• _Task details_
Only lines with the string "의존해야" should be returned from the data below.

Data entries:
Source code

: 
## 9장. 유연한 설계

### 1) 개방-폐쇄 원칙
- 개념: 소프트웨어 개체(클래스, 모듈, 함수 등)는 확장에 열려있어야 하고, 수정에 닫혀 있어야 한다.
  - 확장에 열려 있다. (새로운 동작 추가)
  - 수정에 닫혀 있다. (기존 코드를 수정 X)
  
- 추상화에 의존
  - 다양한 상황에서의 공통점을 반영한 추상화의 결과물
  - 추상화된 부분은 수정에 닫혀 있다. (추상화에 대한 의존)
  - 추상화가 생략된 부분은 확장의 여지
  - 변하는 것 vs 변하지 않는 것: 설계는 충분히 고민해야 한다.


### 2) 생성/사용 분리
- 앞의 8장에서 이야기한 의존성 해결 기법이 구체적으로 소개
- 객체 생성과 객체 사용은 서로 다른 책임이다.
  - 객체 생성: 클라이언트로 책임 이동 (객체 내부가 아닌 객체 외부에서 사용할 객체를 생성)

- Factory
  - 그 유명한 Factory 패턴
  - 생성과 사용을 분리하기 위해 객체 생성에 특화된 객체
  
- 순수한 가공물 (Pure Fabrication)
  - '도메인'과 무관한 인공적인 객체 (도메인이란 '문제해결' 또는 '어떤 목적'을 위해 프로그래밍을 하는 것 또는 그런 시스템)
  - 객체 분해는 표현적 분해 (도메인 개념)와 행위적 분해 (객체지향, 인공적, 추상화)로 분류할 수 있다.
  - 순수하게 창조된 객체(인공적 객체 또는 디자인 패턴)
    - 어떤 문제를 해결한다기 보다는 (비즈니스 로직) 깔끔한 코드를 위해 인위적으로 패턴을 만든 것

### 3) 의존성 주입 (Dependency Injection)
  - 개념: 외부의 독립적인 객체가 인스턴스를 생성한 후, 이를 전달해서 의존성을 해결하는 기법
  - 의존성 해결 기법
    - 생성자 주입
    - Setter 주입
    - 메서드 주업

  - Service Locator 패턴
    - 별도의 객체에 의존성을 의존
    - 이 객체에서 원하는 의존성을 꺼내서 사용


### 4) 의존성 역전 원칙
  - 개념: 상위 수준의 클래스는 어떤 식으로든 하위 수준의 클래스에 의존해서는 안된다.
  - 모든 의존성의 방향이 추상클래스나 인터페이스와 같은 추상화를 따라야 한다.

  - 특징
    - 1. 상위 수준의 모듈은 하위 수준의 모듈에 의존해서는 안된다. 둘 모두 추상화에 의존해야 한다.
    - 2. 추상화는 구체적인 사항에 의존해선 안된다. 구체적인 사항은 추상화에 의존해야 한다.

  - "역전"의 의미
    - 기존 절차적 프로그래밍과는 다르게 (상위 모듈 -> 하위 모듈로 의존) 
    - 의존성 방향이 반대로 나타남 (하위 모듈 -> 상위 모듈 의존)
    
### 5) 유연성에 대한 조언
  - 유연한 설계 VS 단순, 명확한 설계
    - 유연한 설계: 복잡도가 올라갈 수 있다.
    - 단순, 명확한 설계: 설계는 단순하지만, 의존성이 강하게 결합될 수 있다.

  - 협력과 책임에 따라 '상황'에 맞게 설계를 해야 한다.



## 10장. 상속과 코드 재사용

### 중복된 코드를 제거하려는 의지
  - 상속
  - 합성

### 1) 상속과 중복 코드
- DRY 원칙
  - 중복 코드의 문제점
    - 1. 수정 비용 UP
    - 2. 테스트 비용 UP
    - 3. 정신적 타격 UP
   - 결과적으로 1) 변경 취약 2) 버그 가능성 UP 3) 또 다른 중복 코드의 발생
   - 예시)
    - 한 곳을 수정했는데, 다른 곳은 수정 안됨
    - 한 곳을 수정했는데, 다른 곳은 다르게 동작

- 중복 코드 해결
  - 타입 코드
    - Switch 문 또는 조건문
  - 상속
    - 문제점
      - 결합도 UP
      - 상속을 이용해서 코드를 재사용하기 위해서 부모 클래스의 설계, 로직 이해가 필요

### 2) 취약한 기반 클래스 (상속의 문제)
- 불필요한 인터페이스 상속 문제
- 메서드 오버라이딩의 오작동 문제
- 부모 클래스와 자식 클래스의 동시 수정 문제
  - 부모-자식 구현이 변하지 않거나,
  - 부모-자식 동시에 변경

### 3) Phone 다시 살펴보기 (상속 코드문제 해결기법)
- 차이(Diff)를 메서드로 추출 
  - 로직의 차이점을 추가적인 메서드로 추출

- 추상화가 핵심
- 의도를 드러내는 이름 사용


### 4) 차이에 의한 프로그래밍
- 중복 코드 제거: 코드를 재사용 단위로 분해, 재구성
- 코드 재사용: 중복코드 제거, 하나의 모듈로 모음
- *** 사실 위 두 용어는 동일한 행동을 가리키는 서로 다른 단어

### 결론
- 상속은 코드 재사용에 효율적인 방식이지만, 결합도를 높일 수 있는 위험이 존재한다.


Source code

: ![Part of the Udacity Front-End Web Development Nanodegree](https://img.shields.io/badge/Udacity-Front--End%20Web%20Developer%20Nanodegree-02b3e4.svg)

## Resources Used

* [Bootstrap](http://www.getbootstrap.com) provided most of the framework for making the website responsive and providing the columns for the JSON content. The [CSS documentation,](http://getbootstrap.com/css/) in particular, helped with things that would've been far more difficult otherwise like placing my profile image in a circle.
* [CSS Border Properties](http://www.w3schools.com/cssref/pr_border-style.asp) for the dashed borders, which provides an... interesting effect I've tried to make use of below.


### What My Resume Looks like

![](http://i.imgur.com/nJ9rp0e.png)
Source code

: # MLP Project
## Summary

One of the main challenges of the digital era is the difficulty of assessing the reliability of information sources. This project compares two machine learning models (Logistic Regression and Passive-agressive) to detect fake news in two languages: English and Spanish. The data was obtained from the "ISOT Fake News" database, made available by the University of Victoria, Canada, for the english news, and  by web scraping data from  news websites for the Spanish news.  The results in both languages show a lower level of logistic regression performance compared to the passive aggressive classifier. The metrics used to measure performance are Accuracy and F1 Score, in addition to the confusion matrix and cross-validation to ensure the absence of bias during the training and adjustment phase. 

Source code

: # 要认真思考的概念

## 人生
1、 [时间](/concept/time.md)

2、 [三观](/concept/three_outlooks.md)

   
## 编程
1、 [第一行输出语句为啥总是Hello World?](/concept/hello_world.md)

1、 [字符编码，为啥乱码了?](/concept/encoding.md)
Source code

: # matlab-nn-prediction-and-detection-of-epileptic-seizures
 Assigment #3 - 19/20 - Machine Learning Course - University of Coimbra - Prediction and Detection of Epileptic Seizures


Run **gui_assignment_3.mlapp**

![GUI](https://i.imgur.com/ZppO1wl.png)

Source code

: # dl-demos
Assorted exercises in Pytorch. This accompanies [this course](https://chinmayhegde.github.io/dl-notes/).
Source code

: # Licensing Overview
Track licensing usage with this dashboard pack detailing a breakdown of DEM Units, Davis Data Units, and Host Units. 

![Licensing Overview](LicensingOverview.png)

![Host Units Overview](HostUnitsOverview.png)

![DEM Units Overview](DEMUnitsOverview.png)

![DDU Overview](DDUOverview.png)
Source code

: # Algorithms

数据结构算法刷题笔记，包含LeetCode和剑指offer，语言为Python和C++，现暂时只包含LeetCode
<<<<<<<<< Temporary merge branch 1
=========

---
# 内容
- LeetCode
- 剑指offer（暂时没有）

• _Exercise response_
    - 1. 상위 수준의 모듈은 하위 수준의 모듈에 의존해서는 안된다. 둘 모두 추상화에 의존해야 한다.
    - 2. 추상화는 구체적인 사항에 의존해선 안된다. 구체적인 사항은 추상화에 의존해야 한다.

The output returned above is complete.